I took one of my everyday dishes to the testing site and brought along one of Mom's dishes that she and our family used every day for half a century.  Hers was Franciscanware, a high-quality, everyday china that millions of housewives of the 1950s treasured for their families.  The patterns each family had were expressions of mothers' favorite colors and themes.

When I had the china tested, I expected that my everyday china that I had bought on sale at Marshall's would test high and I would toss it.  Lead is never good.

I also expected that the Franciscanware would be deemed safe.  What a surprise I got.  Yes, my inexpensive everyday china tested high, but the Franciscanware tested even higher.  Yikes.  Lead is never good, and if you've ever seen ALS, you have no desire to take any potential chances with any substance that can possibly mess with your neurons.

On a recent webinar on possible causes of ALS, I asked if anyone had ever studied the lead content of   the dishes that people with ALS had used.  I didn't get a direct reply to my question.  The scientist just said, "Lead is never good."

ALS is a fatal mystery disease, yet we have no nimble systems for gathering and reporting on possible risk factors or causative factors.  The studies take years and the information-gathering nets are not cast widely (quite possible because the studies take years and the disease often kills people quickly).
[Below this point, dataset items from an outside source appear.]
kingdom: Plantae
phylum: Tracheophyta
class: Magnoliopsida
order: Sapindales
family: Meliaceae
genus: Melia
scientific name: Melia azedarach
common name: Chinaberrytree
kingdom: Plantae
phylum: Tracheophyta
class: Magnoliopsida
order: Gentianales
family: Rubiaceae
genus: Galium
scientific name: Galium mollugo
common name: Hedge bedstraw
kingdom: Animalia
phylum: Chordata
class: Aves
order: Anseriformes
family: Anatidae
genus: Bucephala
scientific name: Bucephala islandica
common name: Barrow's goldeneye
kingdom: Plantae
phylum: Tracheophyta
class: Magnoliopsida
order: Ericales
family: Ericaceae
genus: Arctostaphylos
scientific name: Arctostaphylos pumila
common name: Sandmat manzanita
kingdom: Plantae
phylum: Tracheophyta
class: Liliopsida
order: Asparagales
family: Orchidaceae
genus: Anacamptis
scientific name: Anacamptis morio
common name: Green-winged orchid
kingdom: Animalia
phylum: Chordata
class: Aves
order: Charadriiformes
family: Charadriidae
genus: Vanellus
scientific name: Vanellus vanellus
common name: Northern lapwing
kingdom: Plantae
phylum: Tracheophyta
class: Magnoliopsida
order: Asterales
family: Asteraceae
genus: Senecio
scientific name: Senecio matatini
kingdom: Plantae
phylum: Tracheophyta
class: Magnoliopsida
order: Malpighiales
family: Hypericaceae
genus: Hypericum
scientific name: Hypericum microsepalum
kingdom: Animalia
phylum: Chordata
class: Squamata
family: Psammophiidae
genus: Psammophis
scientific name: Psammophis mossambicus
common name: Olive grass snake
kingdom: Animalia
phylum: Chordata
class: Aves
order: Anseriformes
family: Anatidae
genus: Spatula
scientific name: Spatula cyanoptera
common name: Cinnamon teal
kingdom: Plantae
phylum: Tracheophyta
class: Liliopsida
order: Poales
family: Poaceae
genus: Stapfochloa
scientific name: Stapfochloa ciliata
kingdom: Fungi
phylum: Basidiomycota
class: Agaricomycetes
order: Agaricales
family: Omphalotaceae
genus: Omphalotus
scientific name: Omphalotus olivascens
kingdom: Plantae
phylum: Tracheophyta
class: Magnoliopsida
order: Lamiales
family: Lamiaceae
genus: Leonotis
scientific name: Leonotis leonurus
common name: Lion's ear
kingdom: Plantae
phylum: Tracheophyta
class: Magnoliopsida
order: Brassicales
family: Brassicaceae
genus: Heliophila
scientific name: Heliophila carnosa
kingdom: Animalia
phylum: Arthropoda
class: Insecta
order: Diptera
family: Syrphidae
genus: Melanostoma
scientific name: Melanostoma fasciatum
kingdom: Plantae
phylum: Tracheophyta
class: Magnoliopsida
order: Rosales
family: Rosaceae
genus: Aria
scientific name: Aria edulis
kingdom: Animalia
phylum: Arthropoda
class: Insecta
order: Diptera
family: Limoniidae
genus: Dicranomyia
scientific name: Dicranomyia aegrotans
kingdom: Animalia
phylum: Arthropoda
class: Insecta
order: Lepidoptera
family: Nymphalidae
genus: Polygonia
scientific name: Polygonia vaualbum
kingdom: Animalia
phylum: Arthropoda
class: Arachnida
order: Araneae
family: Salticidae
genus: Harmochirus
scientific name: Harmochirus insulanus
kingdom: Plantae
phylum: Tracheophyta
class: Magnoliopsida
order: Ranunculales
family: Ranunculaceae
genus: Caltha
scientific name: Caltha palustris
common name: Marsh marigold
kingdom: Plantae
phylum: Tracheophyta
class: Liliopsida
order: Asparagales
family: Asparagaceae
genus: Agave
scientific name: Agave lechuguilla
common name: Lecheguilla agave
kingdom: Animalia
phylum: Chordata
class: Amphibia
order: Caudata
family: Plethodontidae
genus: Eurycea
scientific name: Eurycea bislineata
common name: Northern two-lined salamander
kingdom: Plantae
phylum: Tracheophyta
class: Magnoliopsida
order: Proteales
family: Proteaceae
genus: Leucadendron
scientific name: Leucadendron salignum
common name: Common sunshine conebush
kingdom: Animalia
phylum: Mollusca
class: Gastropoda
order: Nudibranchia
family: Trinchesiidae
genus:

We need nimble.  We need complete and organized information.  This is not rocket science.  We need ways to gather and harvest information quickly.  What if there are some simple preventive measures we can take in our everyday lives?  This is a matter of life and death.

Lead is never good.  In the meantime, I've tossed all the dishes.  I've seen ALS and it is never good, either.